Les élèves créent la surprise au concert Fauré

Le pianiste Louis Lortie a commencé la soirée par une «Ballade op. 19» attaquée avec ardeur. 
Photo: Elias Photography Le pianiste Louis Lortie a commencé la soirée par une «Ballade op. 19» attaquée avec ardeur. 

Pour ses deux concerts autour de Gabriel Fauré à la salle Bourgie, Louis Lortie a amené au Québec de jeunes musiciens, anciens étudiants de la Chapelle Reine Élisabeth de Belgique, où il enseigne.

Ce sont ces élèves, désormais jeunes professionnels, qui ont laissé la plus forte impression de cette première soirée fauréenne à travers une interprétation maîtrisée, équilibrée, subtile et très nuancée du 1er Quatuor avec piano.

Pour l’occasion, c’est Nathanaël Gouin qui tenait la partie de piano. Il l’a fait de manière magistrale, sur un registre plus feutré que Louis Lortie en première partie. Un signe ne trompait pas : ce magnifique temps d’arrêt imposé par le pianiste avant le mouvement lent, incitant à la concentration nécessaire pour goûter une attaque très douce reprise idéalement par la violoncelliste.

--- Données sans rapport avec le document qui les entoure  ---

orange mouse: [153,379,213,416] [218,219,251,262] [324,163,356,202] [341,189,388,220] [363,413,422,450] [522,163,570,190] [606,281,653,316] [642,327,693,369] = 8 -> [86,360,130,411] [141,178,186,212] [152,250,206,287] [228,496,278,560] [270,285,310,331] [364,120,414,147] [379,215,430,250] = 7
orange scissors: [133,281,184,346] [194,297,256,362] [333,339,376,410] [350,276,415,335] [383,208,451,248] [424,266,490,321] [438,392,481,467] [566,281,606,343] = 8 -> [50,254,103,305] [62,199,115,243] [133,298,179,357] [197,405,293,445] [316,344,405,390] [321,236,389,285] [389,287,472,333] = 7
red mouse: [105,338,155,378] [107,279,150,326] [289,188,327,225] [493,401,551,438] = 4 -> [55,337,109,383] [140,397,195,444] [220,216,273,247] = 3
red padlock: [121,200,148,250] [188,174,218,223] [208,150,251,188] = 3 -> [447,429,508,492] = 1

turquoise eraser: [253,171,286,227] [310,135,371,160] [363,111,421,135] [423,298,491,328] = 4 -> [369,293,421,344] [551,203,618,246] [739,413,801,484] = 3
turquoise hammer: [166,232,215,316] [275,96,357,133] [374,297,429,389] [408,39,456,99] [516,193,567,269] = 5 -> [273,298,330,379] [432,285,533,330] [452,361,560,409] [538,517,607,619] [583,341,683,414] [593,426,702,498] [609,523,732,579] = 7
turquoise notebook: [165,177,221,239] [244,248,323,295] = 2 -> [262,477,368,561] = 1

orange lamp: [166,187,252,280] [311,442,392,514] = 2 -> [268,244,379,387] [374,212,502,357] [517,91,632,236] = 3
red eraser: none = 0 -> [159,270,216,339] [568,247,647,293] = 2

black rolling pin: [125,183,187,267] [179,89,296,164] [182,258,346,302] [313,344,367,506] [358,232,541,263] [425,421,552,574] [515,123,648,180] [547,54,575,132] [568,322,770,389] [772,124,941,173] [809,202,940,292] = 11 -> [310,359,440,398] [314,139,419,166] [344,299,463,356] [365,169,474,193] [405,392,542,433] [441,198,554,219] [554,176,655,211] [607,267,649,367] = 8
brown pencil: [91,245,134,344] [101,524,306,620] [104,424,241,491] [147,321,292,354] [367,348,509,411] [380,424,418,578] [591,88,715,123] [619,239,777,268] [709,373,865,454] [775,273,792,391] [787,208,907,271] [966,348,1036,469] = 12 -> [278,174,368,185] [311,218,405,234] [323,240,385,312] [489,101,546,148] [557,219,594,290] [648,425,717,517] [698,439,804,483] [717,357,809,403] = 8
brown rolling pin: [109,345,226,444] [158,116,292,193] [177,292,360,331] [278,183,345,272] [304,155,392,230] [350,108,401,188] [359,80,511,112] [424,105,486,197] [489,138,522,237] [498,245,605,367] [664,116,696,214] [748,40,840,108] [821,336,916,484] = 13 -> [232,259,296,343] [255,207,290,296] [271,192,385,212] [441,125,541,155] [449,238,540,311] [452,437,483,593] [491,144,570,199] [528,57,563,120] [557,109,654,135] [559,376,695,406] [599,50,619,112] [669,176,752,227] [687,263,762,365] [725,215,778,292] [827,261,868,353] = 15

Ce qui manquait par rapport à une version de référence au disque, comme celle du Trio Wanderer, rejoint par Antoine Tamestit (HM), se mesurait en richesse de couleurs instrumentales à l’alto et au violoncelle. Mais la respiration des phrases dans l’Adagio, la conduite des crescendos de manière générale (notamment dans le Finale) et, surtout, un superbe côté liquide et fuyant du Scherzo, impressionnait fortement en matière de cohésion et de maturité d’interprétation.

Un soliste tendu

Jouant sur un piano Bösendorfer, amené à la salle Bourgie pour l’occasion, Louis Lortie a commencé la soirée par une Ballade op. 19 attaquée avec ardeur. Il est très clair que, stylistiquement, Louis Lortie ne voit pas en Fauré, même jeune, un rêveur.

Il évite dans la Ballade les élucubrations chopiniennes de Kun-Woo Paik ou Paul Crossley, deux fameux auteurs d’intégrales, pour retrouver un ton français, sans, heureusement, les irritants décalages organisés par Michel Dalberto, mais sans non plus le raffinement de Jean-Bernard Pommier (version avec orchestre), l’un des pianistes, rares, qui allient style et subtilité.

C’est d’ailleurs un peu la question qui se pose à Louis Lortie : comment montrer que Fauré et la musique française ont un style (pas de sentimentalisme ou d’eau de rose) tout en restant infinitésimal, ondoyant, souple et en distinguant Fauré de Saint-Saëns. Tout cela pour parvenir, par exemple à ce que réussit Robert Casadesus avec Zino Francescatti en 1953 dans la 1re Sonate pour violon : un vrai Allegro molto, mais mouvant et pas « fort en gueule ».

Avec Lortie, mardi, c’était un râpé à la première mesure, si puissante que l’on se demandait comment Kerson Leong allait pouvoir réagir à cela en restant dans le style. En fait, la mayonnaise n’a pas réussi à prendre, des dosages violon-piano à l’intérieur de segments musicaux captant l’attention par rapport à la nécessaire ductilité des phrases. Allegro vivo, certes, le 3e mouvement devrait être tout de légèreté, sans autant de muscles.

Les muscles étaient aussi présents dans Dolly, une suite bien assise qui aurait pu bénéficier d’un climat plus bon enfant. Le Fauré de Louis Lortie est décidément un peu tendu. C’est aussi pour cela que ce Scherzo de 1er Quatuor avec piano est venu comme une immense surprise et un baume au coeur.

Louis Lortie joue Fauré – Concert I

Gabriel Fauré : Ballade pour piano seul, op. 19. Suite Dolly, pour piano à quatre mains. Sonate pour violon et piano n° 1. Quatuor pour piano et cordes n° 1. Louis Lortie (piano), Nathanaël Gouin (piano), Kerson Leong (violon), Hélène Desaint (alto), Astrig Siranossian (violoncelle). Salle Bourgie, mardi 22 janvier 2019.